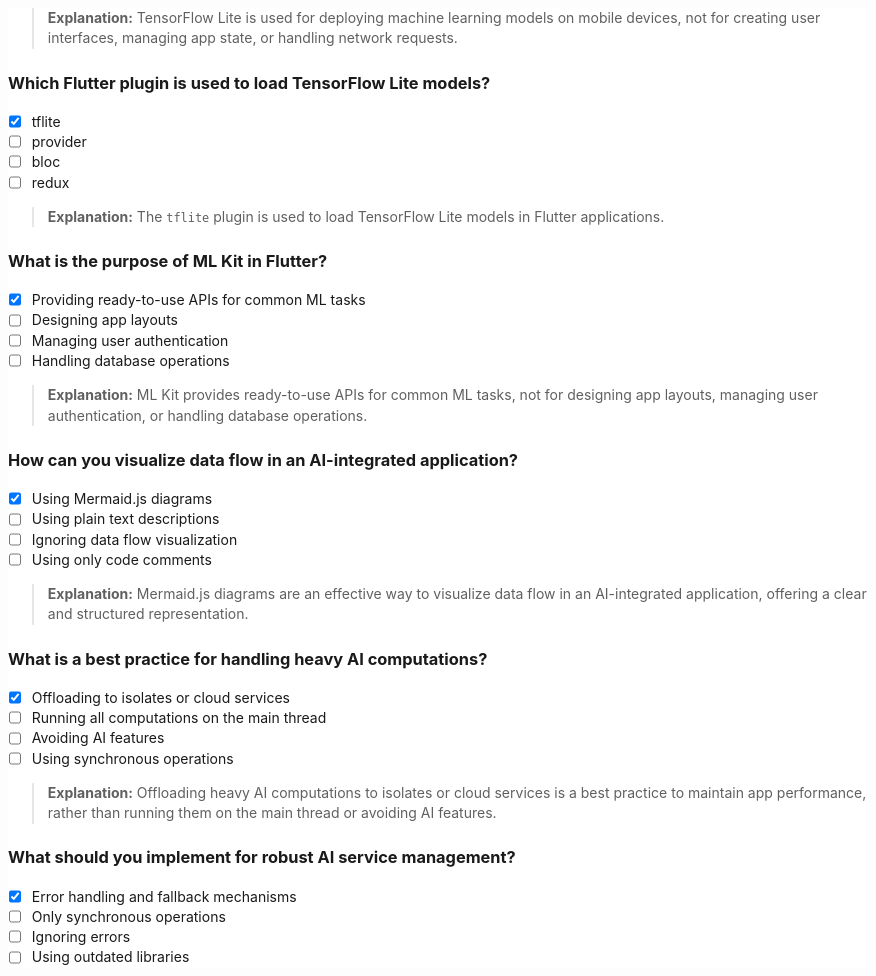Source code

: > **Explanation:** TensorFlow Lite is used for deploying machine learning models on mobile devices, not for creating user interfaces, managing app state, or handling network requests.

### Which Flutter plugin is used to load TensorFlow Lite models?

- [x] tflite
- [ ] provider
- [ ] bloc
- [ ] redux

> **Explanation:** The `tflite` plugin is used to load TensorFlow Lite models in Flutter applications.

### What is the purpose of ML Kit in Flutter?

- [x] Providing ready-to-use APIs for common ML tasks
- [ ] Designing app layouts
- [ ] Managing user authentication
- [ ] Handling database operations

> **Explanation:** ML Kit provides ready-to-use APIs for common ML tasks, not for designing app layouts, managing user authentication, or handling database operations.

### How can you visualize data flow in an AI-integrated application?

- [x] Using Mermaid.js diagrams
- [ ] Using plain text descriptions
- [ ] Ignoring data flow visualization
- [ ] Using only code comments

> **Explanation:** Mermaid.js diagrams are an effective way to visualize data flow in an AI-integrated application, offering a clear and structured representation.

### What is a best practice for handling heavy AI computations?

- [x] Offloading to isolates or cloud services
- [ ] Running all computations on the main thread
- [ ] Avoiding AI features
- [ ] Using synchronous operations

> **Explanation:** Offloading heavy AI computations to isolates or cloud services is a best practice to maintain app performance, rather than running them on the main thread or avoiding AI features.

### What should you implement for robust AI service management?

- [x] Error handling and fallback mechanisms
- [ ] Only synchronous operations
- [ ] Ignoring errors
- [ ] Using outdated libraries
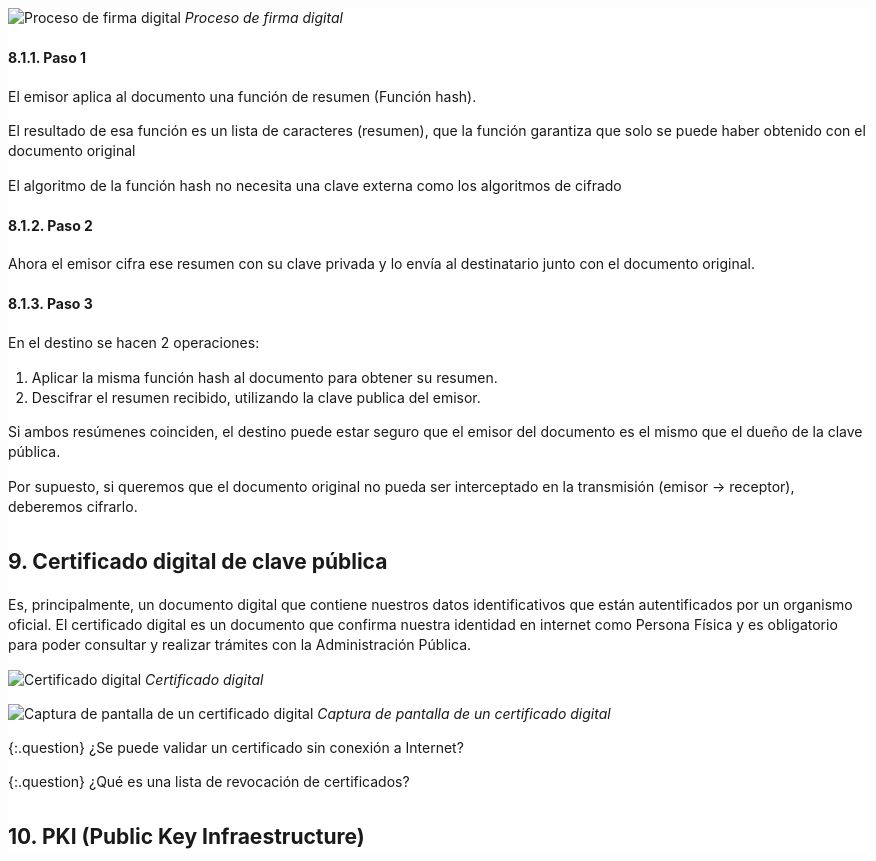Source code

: ![Proceso de firma digital](firmaDigital.png)
_Proceso de firma digital_

#### 8.1.1. Paso 1

El emisor aplica al documento una función de resumen (Función hash). 

El resultado de esa función es un lista de caracteres (resumen), que la función garantiza que solo se puede haber obtenido con el documento original

El algoritmo de la función hash no necesita una clave externa como los algoritmos de cifrado

#### 8.1.2. Paso 2

Ahora el emisor cifra ese resumen con su clave privada y lo envía al destinatario junto con el documento original. 

#### 8.1.3. Paso 3

En el destino se hacen 2 operaciones:

1. Aplicar la misma función hash al documento para obtener su resumen.
2. Descifrar el resumen recibido, utilizando la clave publica del emisor.

Si ambos resúmenes coinciden, el destino puede estar seguro que el emisor del documento es el mismo que el dueño de la clave pública.

Por supuesto, si queremos que el documento original no pueda ser interceptado en la transmisión (emisor -> receptor), deberemos cifrarlo.

<iframe width="560" height="315" src="https://www.youtube.com/embed/ysfBTecjGIY" title="YouTube video player" frameborder="0" allow="accelerometer; autoplay; clipboard-write; encrypted-media; gyroscope; picture-in-picture" allowfullscreen></iframe>

## 9. Certificado digital de clave pública

Es, principalmente, un documento digital que contiene nuestros datos identificativos que están autentificados por un organismo oficial. El certificado digital es un documento que confirma nuestra identidad en internet como Persona Física y es obligatorio para poder consultar y realizar trámites con la Administración Pública.

![Certificado digital](certificadoDigital.png)
_Certificado digital_

![Captura de pantalla de un certificado digital](screenshotCertificadoDigital.png)
_Captura de pantalla de un certificado digital_

{:.question}
¿Se puede validar un certificado sin conexión a Internet?

{:.question}
¿Qué es una lista de revocación de certificados?

## 10. PKI (Public Key Infraestructure)
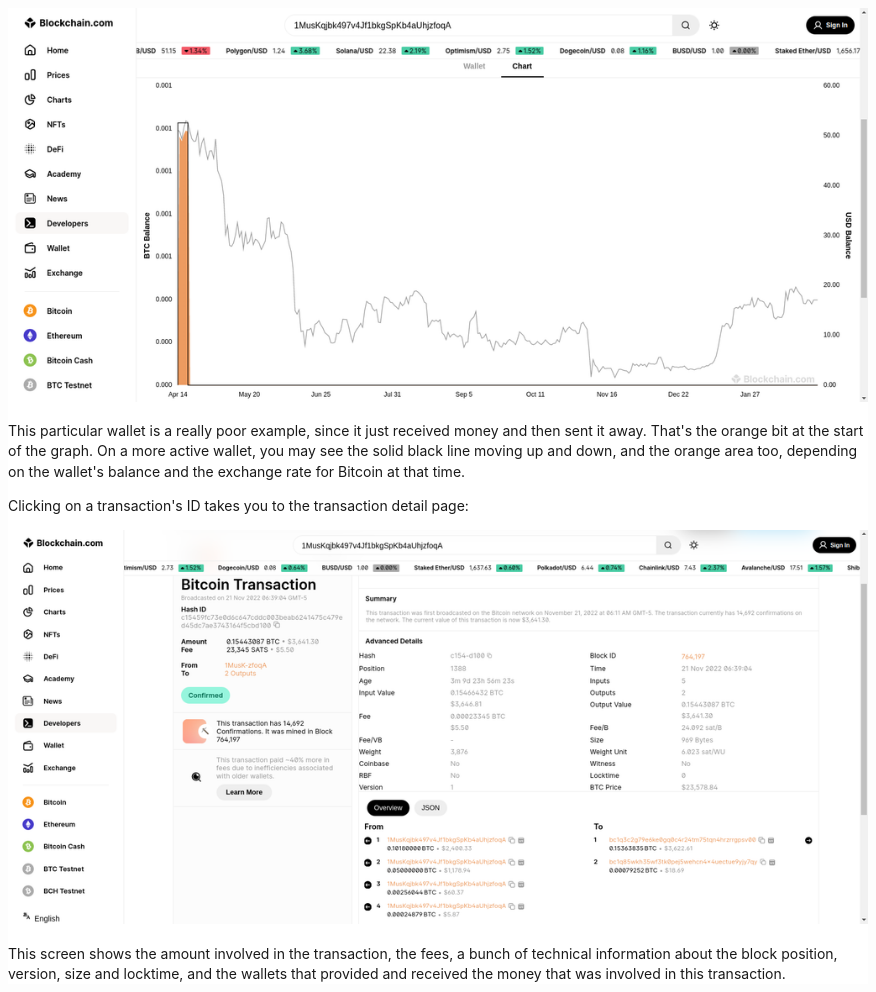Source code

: ![A screenshot of Blockchain.com's Explorer UI, showing a chart that displays a wallet's balance and net worth, along with the Bitcoin exchange rate over time](./images/btc_explorer_wallet_chart.png)

This particular wallet is a really poor example, since it just received money and then sent it away. That's the orange bit at the start of the graph. On a more active wallet, you may see the solid black line moving up and down, and the orange area too, depending on the wallet's balance and the exchange rate for Bitcoin at that time.

Clicking on a transaction's ID takes you to the transaction detail page:

![A screenshot of Blockchain.com's Explorer UI, showing the details of a single transaction](./images/btc_explorer_tx_details.png)

This screen shows the amount involved in the transaction, the fees, a bunch of technical information about the block position, version, size and locktime, and the wallets that provided and received the money that was involved in this transaction.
--------------------
- _To do_
Only lines with the word "operations" belong in the answer; copy each of them from the material above.

- _Task result_
- [ ] Handling database operations
> **Explanation:** ML Kit provides ready-to-use APIs for common ML tasks, not for designing app layouts, managing user authentication, or handling database operations.
- [ ] Using synchronous operations
- [ ] Only synchronous operations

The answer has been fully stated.